Matiz Gallego Sardines in Olive oil: These ones are a lovely basic sardine. Our can contained fairly large sardines. My oldest (who is seven) loved them. Because they are larger sardines, they aren’t my favorite. They also have a lemon flavored version, and canned octopus as well!

Matiz Gallego Sardinillas with Piquillo Peppers: Oh my goodness, this is my new favorite sardine! Even my three year old, who usually won’t eat sardines, loved this one! It has two things going for it, first “sardinillas” apparently means baby sardines, so they are small and tender, and not mushy like the big ones can be. Secondly, they have a delicious, sweet pepper sauce that just highlights the flavor enough to make you really enjoy them. I’m a fan.

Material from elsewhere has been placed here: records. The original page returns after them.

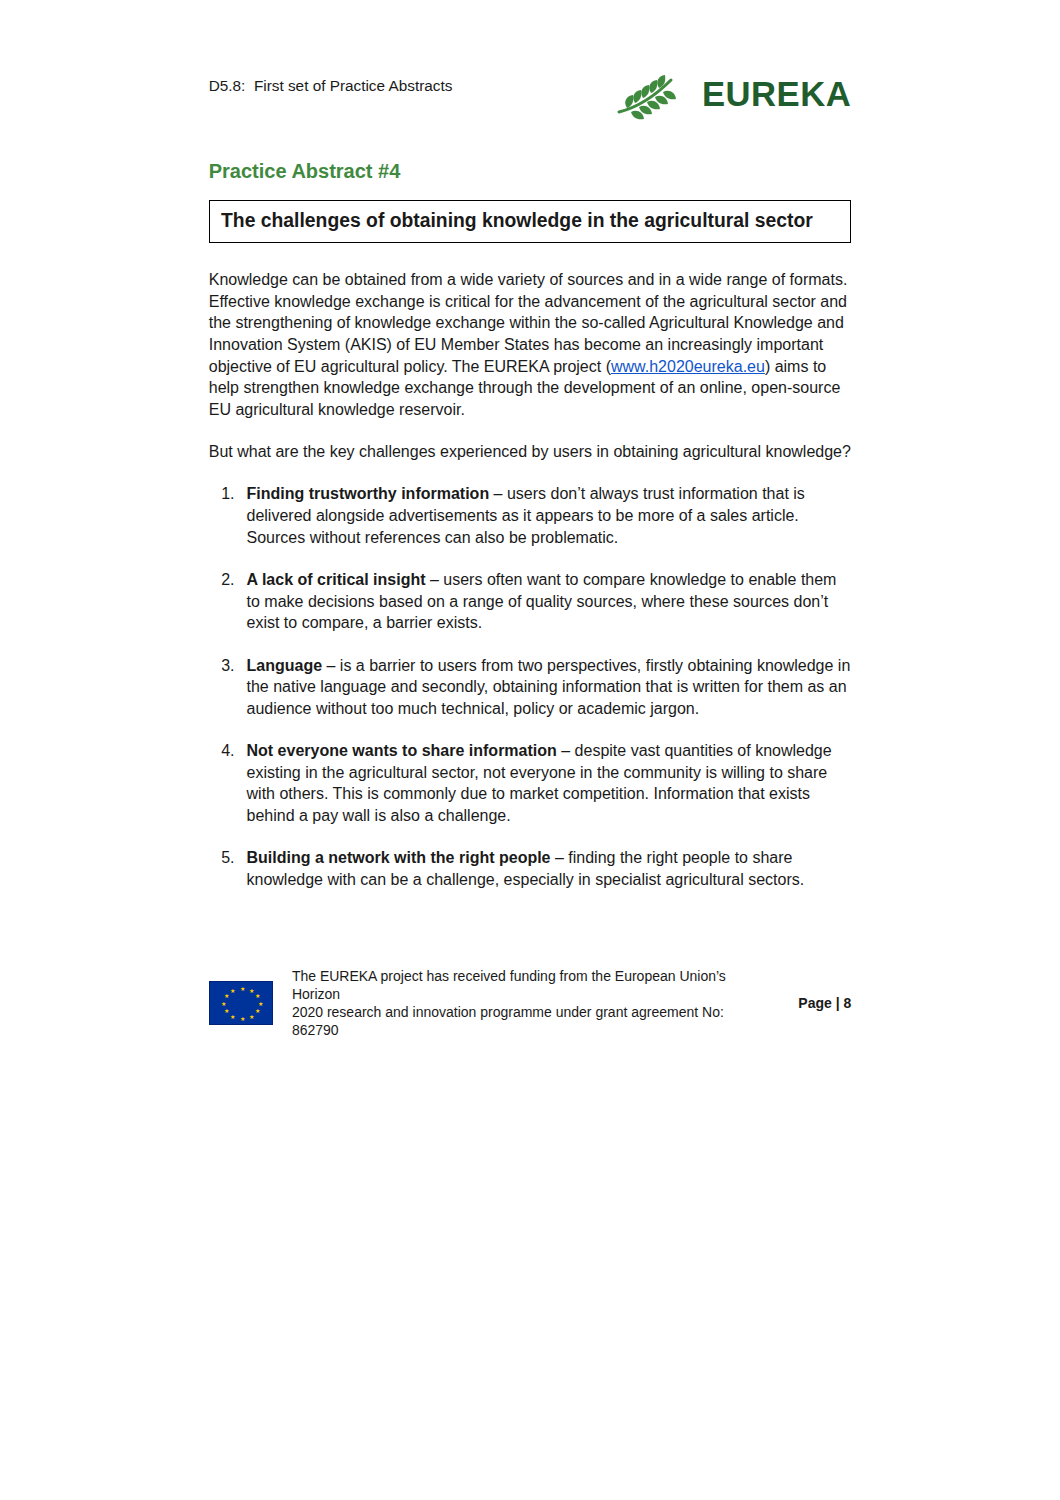D5.8: First set of Practice Abstracts
EUREKA
Practice Abstract #4
The challenges of obtaining knowledge in the agricultural sector
Knowledge can be obtained from a wide variety of sources and in a wide range of formats. Effective knowledge exchange is critical for the advancement of the agricultural sector and the strengthening of knowledge exchange within the so-called Agricultural Knowledge and Innovation System (AKIS) of EU Member States has become an increasingly important objective of EU agricultural policy. The EUREKA project (www.h2020eureka.eu) aims to help strengthen knowledge exchange through the development of an online, open-source EU agricultural knowledge reservoir.
But what are the key challenges experienced by users in obtaining agricultural knowledge?
Finding trustworthy information – users don’t always trust information that is delivered alongside advertisements as it appears to be more of a sales article. Sources without references can also be problematic.
A lack of critical insight – users often want to compare knowledge to enable them to make decisions based on a range of quality sources, where these sources don’t exist to compare, a barrier exists.
Language – is a barrier to users from two perspectives, firstly obtaining knowledge in the native language and secondly, obtaining information that is written for them as an audience without too much technical, policy or academic jargon.
Not everyone wants to share information – despite vast quantities of knowledge existing in the agricultural sector, not everyone in the community is willing to share with others. This is commonly due to market competition. Information that exists behind a pay wall is also a challenge.
Building a network with the right people – finding the right people to share knowledge with can be a challenge, especially in specialist agricultural sectors.
★ ★ ★ ★ ★ ★ ★ ★ ★ ★ ★ ★
The EUREKA project has received funding from the European Union’s Horizon
2020 research and innovation programme under grant agreement No: 862790
Page | 8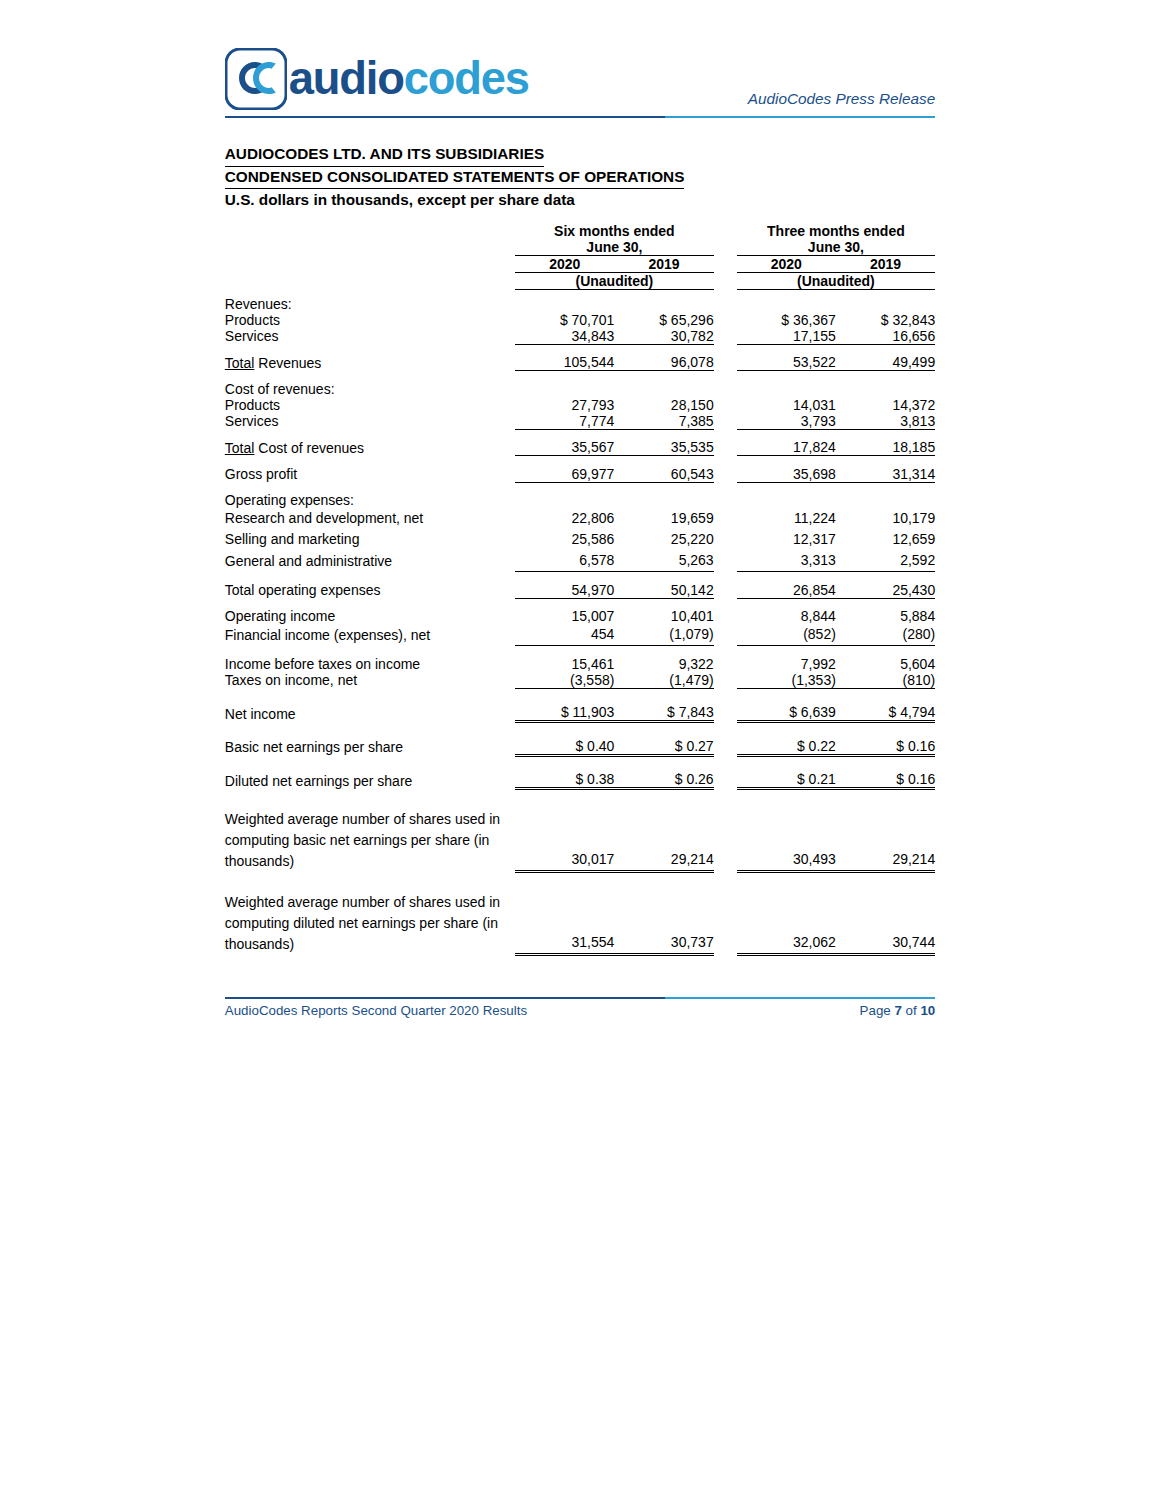audiocodes
AudioCodes Press Release
AUDIOCODES LTD. AND ITS SUBSIDIARIES
CONDENSED CONSOLIDATED STATEMENTS OF OPERATIONS
U.S. dollars in thousands, except per share data
| | Six months ended | | Three months ended |
| | June 30, | | June 30, |
| | 2020 | 2019 | | 2020 | 2019 |
| | (Unaudited) | | (Unaudited) |
| Revenues: | | | | | |
| Products | $ 70,701 | $ 65,296 | | $ 36,367 | $ 32,843 |
| Services | 34,843 | 30,782 | | 17,155 | 16,656 |
| Total Revenues | 105,544 | 96,078 | | 53,522 | 49,499 |
| Cost of revenues: | | | | | |
| Products | 27,793 | 28,150 | | 14,031 | 14,372 |
| Services | 7,774 | 7,385 | | 3,793 | 3,813 |
| Total Cost of revenues | 35,567 | 35,535 | | 17,824 | 18,185 |
| Gross profit | 69,977 | 60,543 | | 35,698 | 31,314 |
| Operating expenses: | | | | | |
| Research and development, net | 22,806 | 19,659 | | 11,224 | 10,179 |
| Selling and marketing | 25,586 | 25,220 | | 12,317 | 12,659 |
| General and administrative | 6,578 | 5,263 | | 3,313 | 2,592 |
| Total operating expenses | 54,970 | 50,142 | | 26,854 | 25,430 |
| Operating income | 15,007 | 10,401 | | 8,844 | 5,884 |
| Financial income (expenses), net | 454 | (1,079) | | (852) | (280) |
| Income before taxes on income | 15,461 | 9,322 | | 7,992 | 5,604 |
| Taxes on income, net | (3,558) | (1,479) | | (1,353) | (810) |
| Net income | $ 11,903 | $ 7,843 | | $ 6,639 | $ 4,794 |
| Basic net earnings per share | $ 0.40 | $ 0.27 | | $ 0.22 | $ 0.16 |
| Diluted net earnings per share | $ 0.38 | $ 0.26 | | $ 0.21 | $ 0.16 |
| Weighted average number of shares used in computing basic net earnings per share (in thousands) | 30,017 | 29,214 | | 30,493 | 29,214 |
| Weighted average number of shares used in computing diluted net earnings per share (in thousands) | 31,554 | 30,737 | | 32,062 | 30,744 |
AudioCodes Reports Second Quarter 2020 Results
Page 7 of 10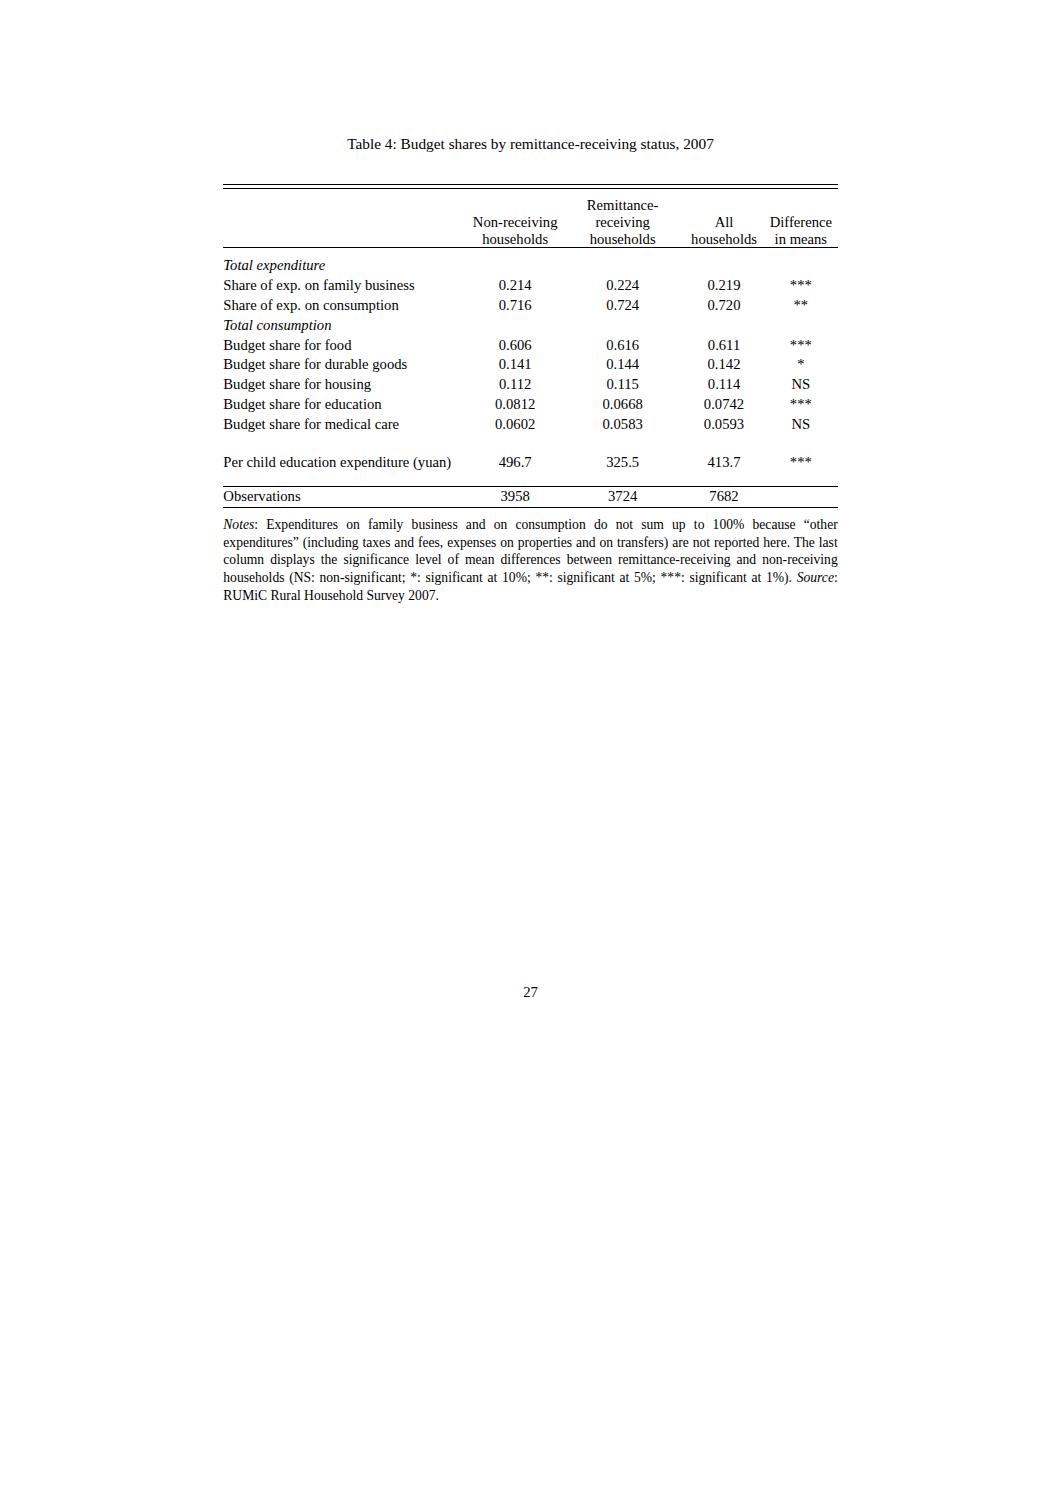Table 4: Budget shares by remittance-receiving status, 2007
| | Non-receiving households | Remittance-receiving households | All households | Difference in means |
| Total expenditure | | | | |
| Share of exp. on family business | 0.214 | 0.224 | 0.219 | *** |
| Share of exp. on consumption | 0.716 | 0.724 | 0.720 | ** |
| Total consumption | | | | |
| Budget share for food | 0.606 | 0.616 | 0.611 | *** |
| Budget share for durable goods | 0.141 | 0.144 | 0.142 | * |
| Budget share for housing | 0.112 | 0.115 | 0.114 | NS |
| Budget share for education | 0.0812 | 0.0668 | 0.0742 | *** |
| Budget share for medical care | 0.0602 | 0.0583 | 0.0593 | NS |
| Per child education expenditure (yuan) | 496.7 | 325.5 | 413.7 | *** |
| Observations | 3958 | 3724 | 7682 | |
Notes: Expenditures on family business and on consumption do not sum up to 100% because “other expenditures” (including taxes and fees, expenses on properties and on transfers) are not reported here. The last column displays the significance level of mean differences between remittance-receiving and non-receiving households (NS: non-significant; *: significant at 10%; **: significant at 5%; ***: significant at 1%). Source: RUMiC Rural Household Survey 2007.
27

Other brands I haven’t tried yet:

I also wanted to share a couple other brands that I haven’t had the chance to try yet, but fulfill similar criteria.

Bela-Olhao Sardines: These are fished from Portugal, canned within eight hours of being caught, and come in four flavors, olive oil, hot sauce, tomato and lemon sauce.

King Oscar Brisling Sardines: As I mentioned before, brisling sardines are so much smaller than other types, that texturally I like them so much better. This brand also smokes them, cans them in olive oil, and they are fished from the coastal water of Norway. BPA-free. These are also a great price on Amazon right now. Also check out all of the available flavors here.

NW Polar Kipper Snacks: Fished from North Sea and North Atlantic

Does anyone have some other great brands to add? I’d love to get more recommendations!